After about 10 minutes, the salesman came back with paperwork and wanted me to accept delivery in my account so we could start programming. However, we wanted to see the car. He said that was fine and took us out to the car, which was on the Supercharger there. An industrial sized box, which didn’t look anything like the ones I’ve seen in parking lots.
We were about 5 hours early, so I’m not surprised things weren’t complete. The car was at 73% and charging, and he showed us how to get in and left us alone to look around. Time to go to work.
We ended up using this checklist, both the paper one for me and the mobile one for my son. I made a quick video of the process of inspecting the car. It was hot, and my wife and eldest were patient, but ready to get moving.

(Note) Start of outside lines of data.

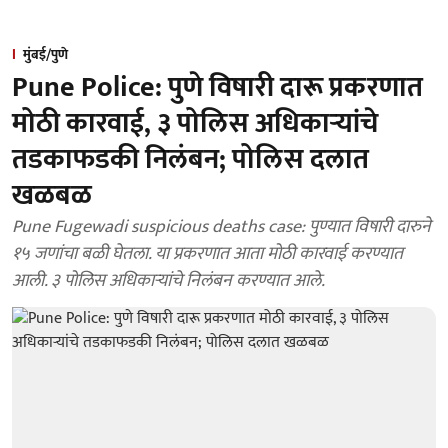
मुंबई/पुणे
Pune Police: पुणे विषारी दारू प्रकरणात
मोठी कारवाई, ३ पोलिस अधिकाऱ्यांचे
तडकाफडकी निलंबन; पोलिस दलात
खळबळ
Pune Fugewadi suspicious deaths case: पुण्यात विषारी दारुने
१५ जणांचा बळी घेतला. या प्रकरणात आता मोठी कारवाई करण्यात
आली. ३ पोलिस अधिकाऱ्यांचे निलंबन करण्यात आले.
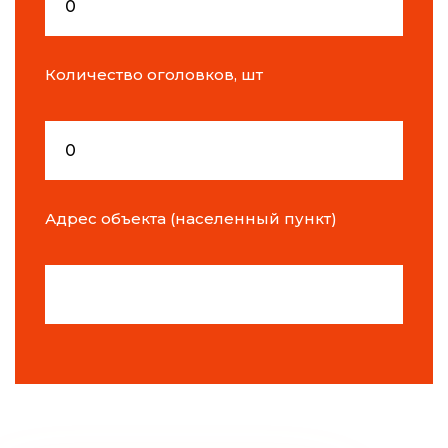
Количество оголовков, шт
Адрес объекта (населенный пункт)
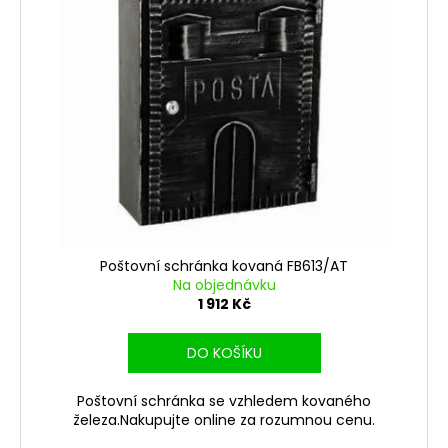
Poštovní schránka kovaná FB613/AT
Na objednávku
1 912 Kč
DO KOŠÍKU
Poštovní schránka se vzhledem kovaného
železa.Nakupujte online za rozumnou cenu.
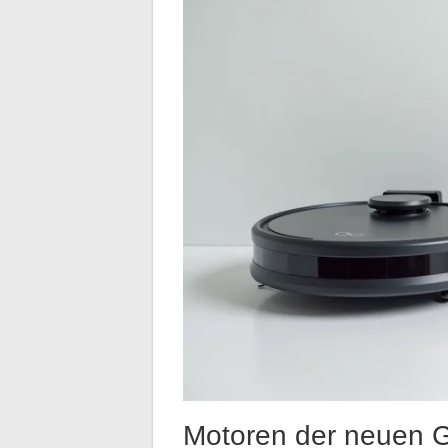
Motoren der neuen G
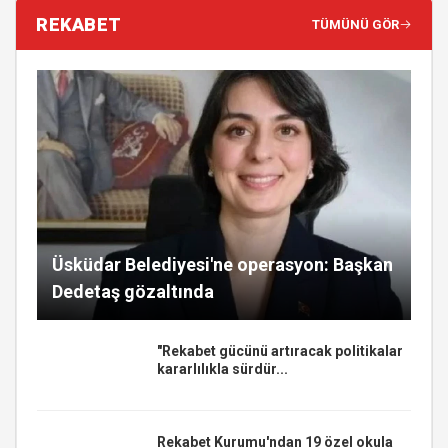
REKABET
TÜMÜNÜ GÖR
Üsküdar Belediyesi'ne operasyon: Başkan
Dedetaş gözaltında
"Rekabet gücünü artıracak politikalar
kararlılıkla sürdür...
Rekabet Kurumu'ndan 19 özel okula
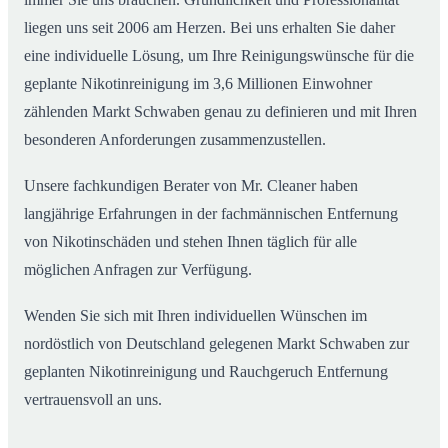
liegen uns seit 2006 am Herzen. Bei uns erhalten Sie daher
eine individuelle Lösung, um Ihre Reinigungswünsche für die
geplante Nikotinreinigung im 3,6 Millionen Einwohner
zählenden Markt Schwaben genau zu definieren und mit Ihren
besonderen Anforderungen zusammenzustellen.
Unsere fachkundigen Berater von Mr. Cleaner haben
langjährige Erfahrungen in der fachmännischen Entfernung
von Nikotinschäden und stehen Ihnen täglich für alle
möglichen Anfragen zur Verfügung.
Wenden Sie sich mit Ihren individuellen Wünschen im
nordöstlich von Deutschland gelegenen Markt Schwaben zur
geplanten Nikotinreinigung und Rauchgeruch Entfernung
vertrauensvoll an uns.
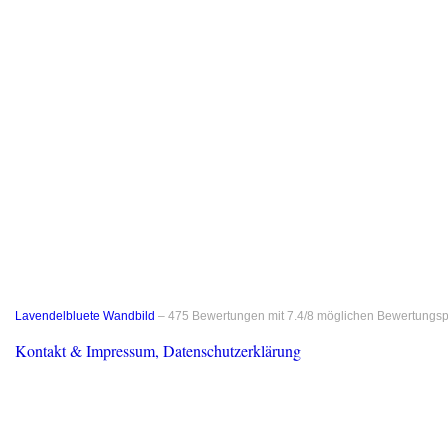
Lavendelbluete Wandbild
–
475
Bewertungen mit
7.4
/
8
möglichen Bewertungsp
Kontakt & Impressum, Datenschutzerklärung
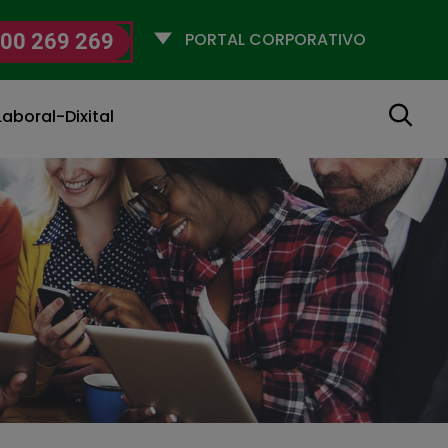
Selecciona
00 269 269
un
perfil
Buscar
aboral-Dixital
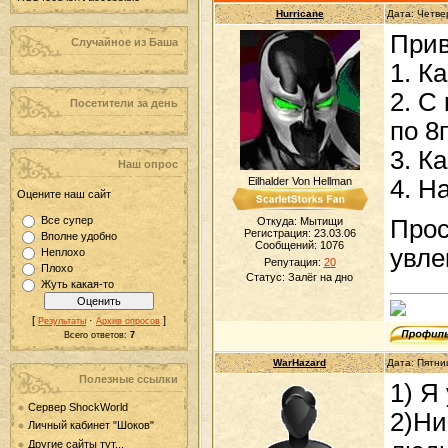
Hurricane
Дата: Четве
Прив
Случайное из Баша
1. К
2. С
Посетители за день
по 8
3. К
Наш опрос
Eilhalder Von Hellman
4. Н
Оцените наш сайт
Все супер
Прос
Откуда: Мытищи
Регистрация: 23.03.06
Вполне удобно
Сообщений:
1076
увле
Неплохо
Репутация:
20
Плохо
Статус:
Залёг на дно
Жуть какая-то
[
·
]
Результаты
Архив опросов
Всего ответов:
7
WarHazard
Дата: Пятни
Полезные ссылки
1) Я
Сервер ShockWorld
2)Ни
Личный кабинет "Шоков"
Другие сайты тут...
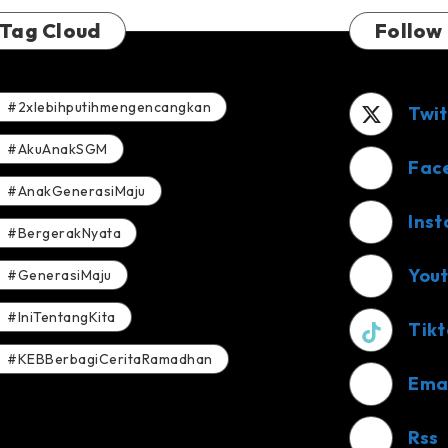
Tag Cloud
Follow
#2xlebihputihmengencangkan
Twit
#AkuAnakSGM
Fac
#AnakGenerasiMaju
Ins
#BergerakNyata
You
#GenerasiMaju
#IniTentangKita
Tikt
#KEBBerbagiCeritaRamadhan
Ema
Rss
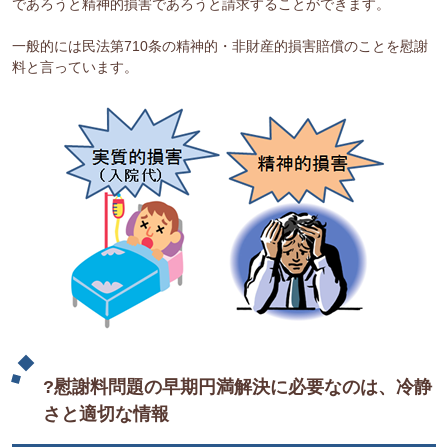
であろうと精神的損害であろうと請求することができます。
一般的には民法第710条の精神的・非財産的損害賠償のことを慰謝
料と言っています。
?慰謝料問題の早期円満解決に必要なのは、冷静
さと適切な情報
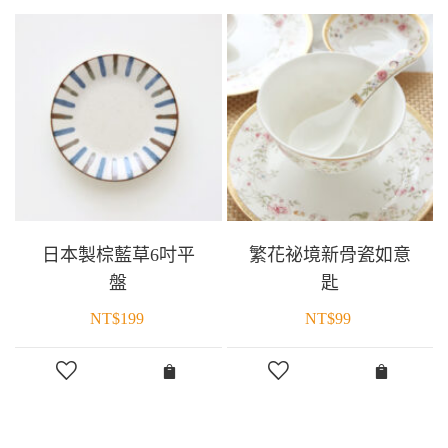
日本製棕藍草6吋平
繁花祕境新骨瓷如意
盤
匙
NT$
199
NT$
99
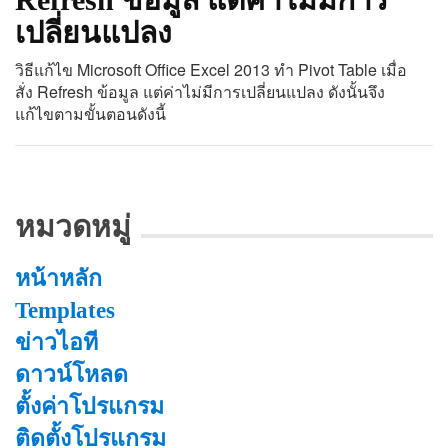
เปลี่ยนแปลง
วิธีแก้ไข Microsoft Office Excel 2013 ทำ Pivot Table เมื่อ
สั่ง Refresh ข้อมูล แต่ค่าไม่มีการเปลี่ยนแปลง ดังนั้นจึง
แก้ไขตามขั้นตอนดังนี้
หมวดหมู่
หน้าหลัก
Templates
ข่าวไอที
ดาวน์โหลด
ตั้งค่าโปรแกรม
ติดตั้งโปรแกรม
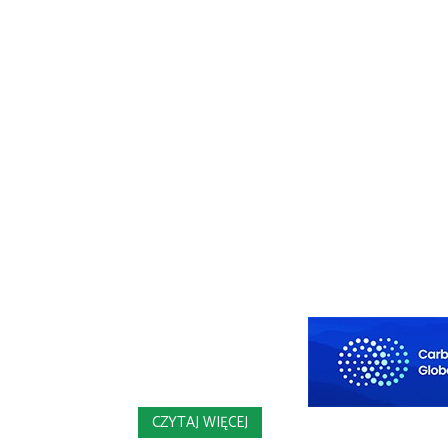
CZYTAJ WIĘCEJ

There is a video of this post on my channel, if you want to watch and listen to me talk about this part of the experience. Overall, everything looked good. We kept looking closely and testing things, learning about how to turn on various features or check things. My wife ended up turning lights and other features one twice, as we both moved around the car at different speeds and in different directions.

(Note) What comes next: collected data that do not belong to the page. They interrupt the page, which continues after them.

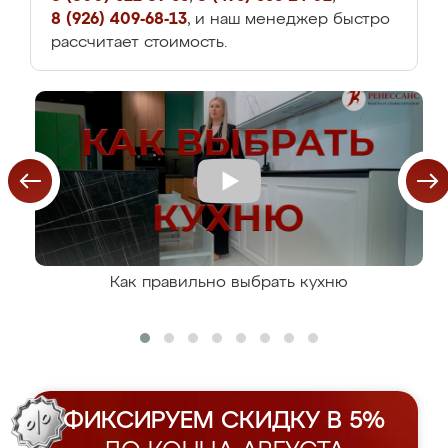
8 (926) 409-68-13
, и наш менеджер быстро
рассчитает стоимость.
Как правильно выбрать кухню
ФИКСИРУЕМ СКИДКУ В 5%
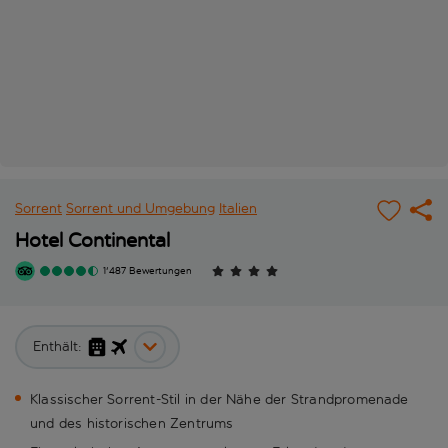
Sorrent
Sorrent und Umgebung
Italien
Hotel Continental
1'487 Bewertungen
Enthält:
Klassischer Sorrent-Stil in der Nähe der Strandpromenade
und des historischen Zentrums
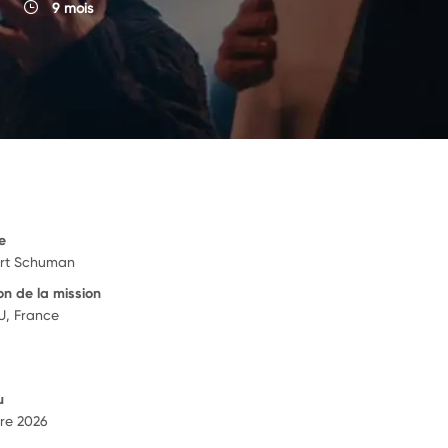
9 mois
e
rt Schuman
on de la mission
, France
u
re 2026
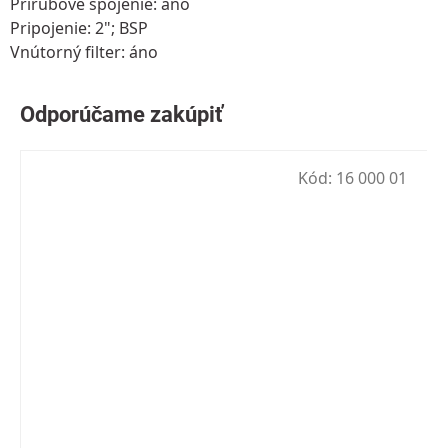
Prírubové spojenie: áno
Pripojenie: 2"; BSP
Vnútorný filter: áno
Kód:
16 000 01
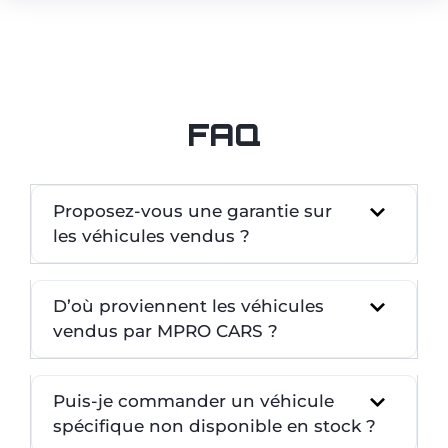
FAQ
Proposez-vous une garantie sur
les véhicules vendus ?
D’où proviennent les véhicules
vendus par MPRO CARS ?
Puis-je commander un véhicule
spécifique non disponible en stock ?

I don’t know I’ve examined a car as closely as I did for this one, which was interesting to me. In general, I’ve looked for major issues, not minor things. My son did see the front hood slightly mis-aligned to one side. It’s very minor to me, and really, I doubt I’d have noticed if we were’d really looking.
There was a minor scratch on the passenger rear wheel cover, but too small for me to care. Really, a replacement would be a waste of resources, and this isn’t going to affect me. I’m not sure I won’t get a few scratches on it myself.
There was a bit of plastic stuck under the headline in one place, which looks like a piece of protection that tore as someone was removing it. Really, it’s too small to make me care. I’ll cut or work it out somehow.
The only thing worth mentioning to me was the driver side rear coat hook. The hook wouldn’t stay closed. My son had to press it 48 times to get it to stick, and then the next time it was used it came down. I don’t use those often, but I do sometimes in the BMW, so we did want that fixed.
Once we were satisfied, we went inside and got a salesperson. They came back, I accepted delivery in my account and signed paperwork. Everything was ready in a folder, and I signed 5 or 6 times, standard forms. Way easier than any other car.
Then they helped us program keys and phones. I added my wife and son as drivers, and they got physical card keys to keep around.
It was a 45 minute process, mostly because we inspected the car. Programming keys and getting them with their own Tesla accounts was about 5 minutes and then we were off.